This unique development is a key urban ecological linkage in the transformation of the Transbay neighborhood from transit infrastructure to community. Centering on the word ‘ecology’ and its original Greek sense of “house” or “environment”, the project encourages interactions, engaging biological systems in complex living relationships and generating diversity. A new system of shared streets and pedestrian amenities provide much needed nature and respite.

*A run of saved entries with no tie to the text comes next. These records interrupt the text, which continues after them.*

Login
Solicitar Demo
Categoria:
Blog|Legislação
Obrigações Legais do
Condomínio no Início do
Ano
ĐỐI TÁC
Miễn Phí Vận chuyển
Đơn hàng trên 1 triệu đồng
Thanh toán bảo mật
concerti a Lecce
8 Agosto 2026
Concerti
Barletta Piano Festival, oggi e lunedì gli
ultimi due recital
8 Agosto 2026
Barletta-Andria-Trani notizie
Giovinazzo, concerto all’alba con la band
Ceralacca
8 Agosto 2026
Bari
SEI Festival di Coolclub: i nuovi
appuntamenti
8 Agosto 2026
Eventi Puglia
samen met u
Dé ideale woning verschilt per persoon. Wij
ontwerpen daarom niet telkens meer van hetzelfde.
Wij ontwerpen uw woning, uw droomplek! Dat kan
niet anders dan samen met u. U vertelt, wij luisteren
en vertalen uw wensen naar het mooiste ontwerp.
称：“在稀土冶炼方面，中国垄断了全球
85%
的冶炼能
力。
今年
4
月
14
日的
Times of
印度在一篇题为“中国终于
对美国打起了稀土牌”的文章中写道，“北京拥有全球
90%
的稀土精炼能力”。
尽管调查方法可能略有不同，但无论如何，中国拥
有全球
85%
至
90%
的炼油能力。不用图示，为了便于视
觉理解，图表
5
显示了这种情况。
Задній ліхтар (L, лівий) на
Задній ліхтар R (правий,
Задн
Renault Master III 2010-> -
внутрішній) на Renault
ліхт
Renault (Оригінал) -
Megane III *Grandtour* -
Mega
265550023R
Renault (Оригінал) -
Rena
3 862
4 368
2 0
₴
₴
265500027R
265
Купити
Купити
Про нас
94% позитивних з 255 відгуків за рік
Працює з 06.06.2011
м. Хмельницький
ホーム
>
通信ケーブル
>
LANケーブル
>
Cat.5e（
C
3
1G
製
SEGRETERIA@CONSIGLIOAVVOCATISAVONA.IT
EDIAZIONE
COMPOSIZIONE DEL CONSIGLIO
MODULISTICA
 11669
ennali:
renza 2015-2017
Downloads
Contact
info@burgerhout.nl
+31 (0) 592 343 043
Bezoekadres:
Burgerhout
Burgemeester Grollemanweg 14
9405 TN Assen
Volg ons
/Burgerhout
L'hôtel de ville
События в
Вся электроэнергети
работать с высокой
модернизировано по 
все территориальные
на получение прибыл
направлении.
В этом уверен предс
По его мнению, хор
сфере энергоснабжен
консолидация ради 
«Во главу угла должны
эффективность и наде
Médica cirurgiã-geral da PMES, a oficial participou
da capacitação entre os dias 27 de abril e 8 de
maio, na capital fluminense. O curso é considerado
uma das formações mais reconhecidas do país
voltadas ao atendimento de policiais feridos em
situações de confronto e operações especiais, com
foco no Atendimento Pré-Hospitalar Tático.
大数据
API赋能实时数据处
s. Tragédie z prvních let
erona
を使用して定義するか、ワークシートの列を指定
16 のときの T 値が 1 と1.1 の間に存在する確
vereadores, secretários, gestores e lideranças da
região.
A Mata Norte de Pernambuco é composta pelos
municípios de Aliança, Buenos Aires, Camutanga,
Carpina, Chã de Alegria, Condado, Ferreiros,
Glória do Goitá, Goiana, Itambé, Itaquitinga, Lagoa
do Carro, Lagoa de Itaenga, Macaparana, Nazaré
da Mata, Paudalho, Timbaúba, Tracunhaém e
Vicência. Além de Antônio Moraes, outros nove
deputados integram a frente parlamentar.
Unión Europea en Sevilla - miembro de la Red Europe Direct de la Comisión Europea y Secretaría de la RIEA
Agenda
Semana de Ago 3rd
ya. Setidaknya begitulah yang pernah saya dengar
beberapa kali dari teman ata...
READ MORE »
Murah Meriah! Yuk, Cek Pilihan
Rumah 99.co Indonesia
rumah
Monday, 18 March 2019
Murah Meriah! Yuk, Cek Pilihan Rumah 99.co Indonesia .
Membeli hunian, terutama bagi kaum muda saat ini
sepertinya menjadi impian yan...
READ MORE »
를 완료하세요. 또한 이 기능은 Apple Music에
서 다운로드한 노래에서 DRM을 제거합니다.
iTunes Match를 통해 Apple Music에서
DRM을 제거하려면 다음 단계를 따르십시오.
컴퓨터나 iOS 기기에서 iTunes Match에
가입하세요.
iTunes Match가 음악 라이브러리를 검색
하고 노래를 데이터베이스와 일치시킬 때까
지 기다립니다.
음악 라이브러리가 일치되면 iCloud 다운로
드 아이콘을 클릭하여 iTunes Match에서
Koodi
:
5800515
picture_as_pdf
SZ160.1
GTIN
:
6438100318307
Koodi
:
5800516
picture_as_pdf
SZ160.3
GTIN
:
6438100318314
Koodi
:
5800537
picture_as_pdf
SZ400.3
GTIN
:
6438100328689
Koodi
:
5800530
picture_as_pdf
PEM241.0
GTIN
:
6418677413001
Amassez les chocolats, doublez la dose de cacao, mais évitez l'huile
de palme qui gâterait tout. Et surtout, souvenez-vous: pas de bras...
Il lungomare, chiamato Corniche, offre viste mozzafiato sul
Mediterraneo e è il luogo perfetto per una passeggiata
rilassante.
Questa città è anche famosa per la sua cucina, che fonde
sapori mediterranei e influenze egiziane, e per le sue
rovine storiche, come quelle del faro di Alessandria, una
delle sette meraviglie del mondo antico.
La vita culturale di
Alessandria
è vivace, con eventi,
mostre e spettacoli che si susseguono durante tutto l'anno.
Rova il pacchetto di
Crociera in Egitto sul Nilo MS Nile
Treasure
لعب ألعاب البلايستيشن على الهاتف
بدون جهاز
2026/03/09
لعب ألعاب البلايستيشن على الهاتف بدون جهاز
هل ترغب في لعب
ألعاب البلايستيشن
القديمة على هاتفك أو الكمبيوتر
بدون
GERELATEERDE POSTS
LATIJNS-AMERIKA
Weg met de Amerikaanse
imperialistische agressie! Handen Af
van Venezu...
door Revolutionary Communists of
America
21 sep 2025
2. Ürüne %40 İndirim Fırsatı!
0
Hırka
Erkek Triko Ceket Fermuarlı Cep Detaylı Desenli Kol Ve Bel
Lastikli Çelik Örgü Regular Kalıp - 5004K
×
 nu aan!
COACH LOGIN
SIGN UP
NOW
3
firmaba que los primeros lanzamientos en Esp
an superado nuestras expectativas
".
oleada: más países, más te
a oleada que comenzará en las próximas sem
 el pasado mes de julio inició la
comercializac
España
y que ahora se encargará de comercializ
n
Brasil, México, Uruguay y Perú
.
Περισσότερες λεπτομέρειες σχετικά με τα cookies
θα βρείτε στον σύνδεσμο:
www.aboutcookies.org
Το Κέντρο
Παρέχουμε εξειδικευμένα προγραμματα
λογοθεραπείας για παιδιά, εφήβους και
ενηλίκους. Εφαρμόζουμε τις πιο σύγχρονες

This city block expands upwards as a dense vertical “neighborhood”, and as designers we were very aware of the 5th Elevation – that is, how this project is understood from above – from the “Bird’s Eye View”. These multiple roof tops are designed as a landscape of elevated grounds, all vegetated for residents to enjoy, and as a shared resource with the native ecology of the Bay Area, with seasonality, planting diversity, habitat potential, and stormwater management – all watered by reclaimed grey water generated by the residents themselves.
The MIRASF Landscape
There is over 54,000 square feet (over a 1 acre) of open space on 5 levels, it is a new vertical neighborhood; equivalent to 16 blocks of single family homes in a typical city, all in a one block complex. The landscape design aspires to balance human development with ecological benefit, through a shared design language of building and landscape that creates a vibrant, urban environment characteristic of downtown San Francisco, contrasting complementary spaces, both extroverted and introverted, comforting and vibrant, timeless and contemporary, diverse and simple, durable and tactile.